Через две секунды Алекс оказался рядом, такой же утомленный, как и молодой врач. Она взяла его за руку. Ее зять сжал ей в ответ руку и произнес:
– Нехватка кислорода в первую очередь действует на мозг. Система жизнеобеспечения может продлить ему жизнь на недели, на месяцы. Но даже если он снова очнется, есть вероятность, что в деятельности мозга произойдут необратимые изменения.
Она отняла у Алекса свою руку и прижала ее к губам.

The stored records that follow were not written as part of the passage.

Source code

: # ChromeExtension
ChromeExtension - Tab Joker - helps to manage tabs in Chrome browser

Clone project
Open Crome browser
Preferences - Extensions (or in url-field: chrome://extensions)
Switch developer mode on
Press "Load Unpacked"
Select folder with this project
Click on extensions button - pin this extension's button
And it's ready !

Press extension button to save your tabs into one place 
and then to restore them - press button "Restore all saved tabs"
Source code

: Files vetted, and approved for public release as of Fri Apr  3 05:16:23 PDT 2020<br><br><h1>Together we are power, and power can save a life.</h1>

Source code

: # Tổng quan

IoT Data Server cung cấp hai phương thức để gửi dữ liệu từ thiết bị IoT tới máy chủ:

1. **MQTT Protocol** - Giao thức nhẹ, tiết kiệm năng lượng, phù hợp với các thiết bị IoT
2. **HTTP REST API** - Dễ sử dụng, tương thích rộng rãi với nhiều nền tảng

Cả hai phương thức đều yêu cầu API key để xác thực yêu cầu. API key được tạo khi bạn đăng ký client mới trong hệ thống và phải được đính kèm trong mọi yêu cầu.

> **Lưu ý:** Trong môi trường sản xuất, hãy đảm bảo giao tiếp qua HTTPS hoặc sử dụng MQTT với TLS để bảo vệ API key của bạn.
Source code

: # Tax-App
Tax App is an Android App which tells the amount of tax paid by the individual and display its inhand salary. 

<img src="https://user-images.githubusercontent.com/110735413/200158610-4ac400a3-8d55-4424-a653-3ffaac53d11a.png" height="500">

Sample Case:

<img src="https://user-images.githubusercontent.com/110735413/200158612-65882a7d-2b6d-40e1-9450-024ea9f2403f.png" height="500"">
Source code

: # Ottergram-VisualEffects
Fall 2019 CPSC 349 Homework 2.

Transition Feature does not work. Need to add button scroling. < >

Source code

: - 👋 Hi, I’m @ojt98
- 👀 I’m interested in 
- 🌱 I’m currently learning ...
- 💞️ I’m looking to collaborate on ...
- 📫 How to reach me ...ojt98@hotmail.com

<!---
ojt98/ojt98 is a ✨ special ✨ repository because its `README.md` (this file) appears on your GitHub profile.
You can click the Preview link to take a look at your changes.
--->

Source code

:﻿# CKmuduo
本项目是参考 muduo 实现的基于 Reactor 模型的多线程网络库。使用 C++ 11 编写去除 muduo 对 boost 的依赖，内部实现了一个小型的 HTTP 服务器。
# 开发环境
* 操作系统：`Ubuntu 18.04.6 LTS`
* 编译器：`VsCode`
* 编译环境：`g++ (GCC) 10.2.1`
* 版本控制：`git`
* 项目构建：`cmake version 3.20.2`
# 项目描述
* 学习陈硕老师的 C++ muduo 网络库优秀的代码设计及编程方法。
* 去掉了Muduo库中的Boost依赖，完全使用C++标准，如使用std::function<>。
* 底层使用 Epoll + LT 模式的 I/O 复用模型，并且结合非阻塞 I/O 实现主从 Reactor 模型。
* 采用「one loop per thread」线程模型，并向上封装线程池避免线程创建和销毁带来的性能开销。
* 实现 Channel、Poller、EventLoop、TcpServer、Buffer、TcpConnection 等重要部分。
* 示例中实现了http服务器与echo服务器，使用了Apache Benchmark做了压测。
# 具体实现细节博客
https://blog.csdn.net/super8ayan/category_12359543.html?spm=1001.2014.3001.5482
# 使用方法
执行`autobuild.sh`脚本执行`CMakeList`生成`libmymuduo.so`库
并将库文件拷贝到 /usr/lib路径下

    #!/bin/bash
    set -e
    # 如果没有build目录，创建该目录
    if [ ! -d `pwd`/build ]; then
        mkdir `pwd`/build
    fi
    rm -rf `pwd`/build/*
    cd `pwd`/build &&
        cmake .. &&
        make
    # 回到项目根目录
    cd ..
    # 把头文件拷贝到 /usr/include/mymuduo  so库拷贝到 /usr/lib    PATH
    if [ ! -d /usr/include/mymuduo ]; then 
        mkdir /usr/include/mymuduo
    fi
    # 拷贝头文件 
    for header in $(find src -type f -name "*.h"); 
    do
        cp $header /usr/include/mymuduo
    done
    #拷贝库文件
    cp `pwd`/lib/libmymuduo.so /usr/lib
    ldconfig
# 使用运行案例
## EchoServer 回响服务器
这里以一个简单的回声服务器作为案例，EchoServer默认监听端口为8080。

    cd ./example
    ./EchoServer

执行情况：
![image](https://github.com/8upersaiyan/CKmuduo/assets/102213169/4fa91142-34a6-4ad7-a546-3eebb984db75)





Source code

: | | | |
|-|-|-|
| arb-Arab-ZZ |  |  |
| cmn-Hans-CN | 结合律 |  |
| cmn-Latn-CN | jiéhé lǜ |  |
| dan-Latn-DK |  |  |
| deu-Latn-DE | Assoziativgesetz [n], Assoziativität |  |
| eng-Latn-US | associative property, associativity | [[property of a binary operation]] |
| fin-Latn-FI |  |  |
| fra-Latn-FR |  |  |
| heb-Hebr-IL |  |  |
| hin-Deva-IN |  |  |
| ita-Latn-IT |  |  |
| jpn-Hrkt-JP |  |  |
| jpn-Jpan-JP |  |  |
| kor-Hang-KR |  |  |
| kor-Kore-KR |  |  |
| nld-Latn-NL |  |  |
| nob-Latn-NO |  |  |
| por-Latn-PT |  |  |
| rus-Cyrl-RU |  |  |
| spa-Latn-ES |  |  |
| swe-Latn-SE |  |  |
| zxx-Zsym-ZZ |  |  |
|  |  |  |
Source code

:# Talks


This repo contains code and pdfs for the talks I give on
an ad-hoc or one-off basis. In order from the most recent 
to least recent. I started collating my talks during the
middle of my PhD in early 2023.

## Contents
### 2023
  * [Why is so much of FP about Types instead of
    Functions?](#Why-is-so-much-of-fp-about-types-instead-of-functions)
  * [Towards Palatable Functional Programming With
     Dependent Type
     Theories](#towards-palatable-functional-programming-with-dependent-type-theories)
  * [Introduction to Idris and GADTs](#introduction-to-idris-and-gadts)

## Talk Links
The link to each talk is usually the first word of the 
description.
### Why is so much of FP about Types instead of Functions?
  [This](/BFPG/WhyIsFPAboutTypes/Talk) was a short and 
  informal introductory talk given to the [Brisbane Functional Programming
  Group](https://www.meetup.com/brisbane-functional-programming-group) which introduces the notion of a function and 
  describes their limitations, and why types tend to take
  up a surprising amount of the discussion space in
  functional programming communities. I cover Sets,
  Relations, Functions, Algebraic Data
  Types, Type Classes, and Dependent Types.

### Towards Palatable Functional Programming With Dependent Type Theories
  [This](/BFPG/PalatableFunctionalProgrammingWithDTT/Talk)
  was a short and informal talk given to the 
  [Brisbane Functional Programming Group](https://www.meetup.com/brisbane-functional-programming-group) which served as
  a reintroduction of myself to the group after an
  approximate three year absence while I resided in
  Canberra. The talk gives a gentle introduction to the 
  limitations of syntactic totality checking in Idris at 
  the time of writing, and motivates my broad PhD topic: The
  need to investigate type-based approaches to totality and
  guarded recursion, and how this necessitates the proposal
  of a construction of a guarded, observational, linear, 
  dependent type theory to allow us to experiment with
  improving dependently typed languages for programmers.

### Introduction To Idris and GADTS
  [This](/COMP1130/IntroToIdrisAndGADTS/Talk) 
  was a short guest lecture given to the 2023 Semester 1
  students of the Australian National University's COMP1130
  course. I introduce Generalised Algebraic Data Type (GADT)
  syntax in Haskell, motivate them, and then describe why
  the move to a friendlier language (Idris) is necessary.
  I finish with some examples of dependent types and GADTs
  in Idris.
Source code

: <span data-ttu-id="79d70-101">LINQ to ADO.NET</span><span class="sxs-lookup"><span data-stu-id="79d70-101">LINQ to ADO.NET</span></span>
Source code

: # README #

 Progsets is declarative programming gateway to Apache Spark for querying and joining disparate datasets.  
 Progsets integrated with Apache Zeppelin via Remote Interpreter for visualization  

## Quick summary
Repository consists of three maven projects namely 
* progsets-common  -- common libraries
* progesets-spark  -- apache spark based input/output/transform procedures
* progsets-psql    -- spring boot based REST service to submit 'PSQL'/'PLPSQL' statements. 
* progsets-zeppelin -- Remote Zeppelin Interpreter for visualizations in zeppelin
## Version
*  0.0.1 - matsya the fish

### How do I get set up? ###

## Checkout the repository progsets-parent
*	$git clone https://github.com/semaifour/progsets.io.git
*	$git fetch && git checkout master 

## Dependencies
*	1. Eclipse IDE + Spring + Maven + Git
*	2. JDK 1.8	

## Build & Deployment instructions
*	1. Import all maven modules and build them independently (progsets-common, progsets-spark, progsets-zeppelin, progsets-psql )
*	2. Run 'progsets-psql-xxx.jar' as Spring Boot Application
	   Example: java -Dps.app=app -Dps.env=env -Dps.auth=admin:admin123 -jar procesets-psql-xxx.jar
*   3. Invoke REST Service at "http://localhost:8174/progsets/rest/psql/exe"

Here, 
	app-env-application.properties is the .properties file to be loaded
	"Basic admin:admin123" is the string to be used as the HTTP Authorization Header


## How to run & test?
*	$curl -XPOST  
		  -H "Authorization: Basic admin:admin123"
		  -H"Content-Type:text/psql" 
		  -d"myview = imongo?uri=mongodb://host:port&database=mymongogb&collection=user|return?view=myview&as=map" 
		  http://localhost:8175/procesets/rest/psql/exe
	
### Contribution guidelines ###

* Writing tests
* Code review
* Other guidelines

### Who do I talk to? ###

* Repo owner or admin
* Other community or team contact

– А между тем, – снова заговорил врач, – недостаток кислорода в крови коронарных сосудов может каждую минуту повлечь за собой отмирание клеток миокарда, и это снизит вероятность адаптации сердца в организме реципиента. Это будет крайне досадно. У нас лежит семидесятилетняя пациентка, которая вот уже восемь месяцев дожидается донорского сердца. Ваш муж – самый подходящий для нее донор. Поверьте, это не будет преждевременным шагом.
Иоланда втянула в себя воздух.
– Сколько еще можно подождать, прежде чем сердце станет непригодно?
– Вы в самом деле надеетесь на чудо?
– Сколько еще можно подождать? – спросил Алекс.
– Час. Максимум два.
Она опустила голову. Силы покидали ее, но не злость. Злость на саму себя за то, что, когда муж ее умирает, она гадала, что скажут о ней люди. Злость на Ваулу, не потому, что та пыталась очернить ее, а потому, что позвонила Ирен. «Если дочь потеряет ребенка, – подумала Иоланда, – я удушу гадину собственными руками». Ей хотелось хотя бы попросить дочь не стоять в ее положении, а присесть куда-нибудь, но она боялась встретиться с ней глазами.
– Дайте нам несколько минут, – попросил доктора Алекс.
– Ну конечно.
Иоланда подумала, что дочь всю жизнь теперь станет ее ненавидеть, и снова услышала шум. Но на этот раз шумело не в голове. Это зазвучал сигнал тревоги. Она поняла это, когда врач, который хотел деликатно отойти в сторонку, вдруг бросился бегом к двери, ведущей в коридор реанимационного отделения, и исчез за ней. Когда Иоланда, а следом Алекс, Ирен и Марсель вбежали в коридор, ей показалось, что все в больнице пришло в движение и все сотрудники столпились в дверях палаты, где тело Лукаса, пусть даже без участия мозга, отчаянно боролось за жизнь. Замерев в дверях и напряженно глядя во все глаза на происходящее в палате, Иоланда увидела, как один из врачей прильнул к экрану кардиомонитора, импульсы на котором фиксировали сердечную деятельность, а второй в это время прижимал к лицу Лукаса маску и вручную накачивал ему в легкие кислород.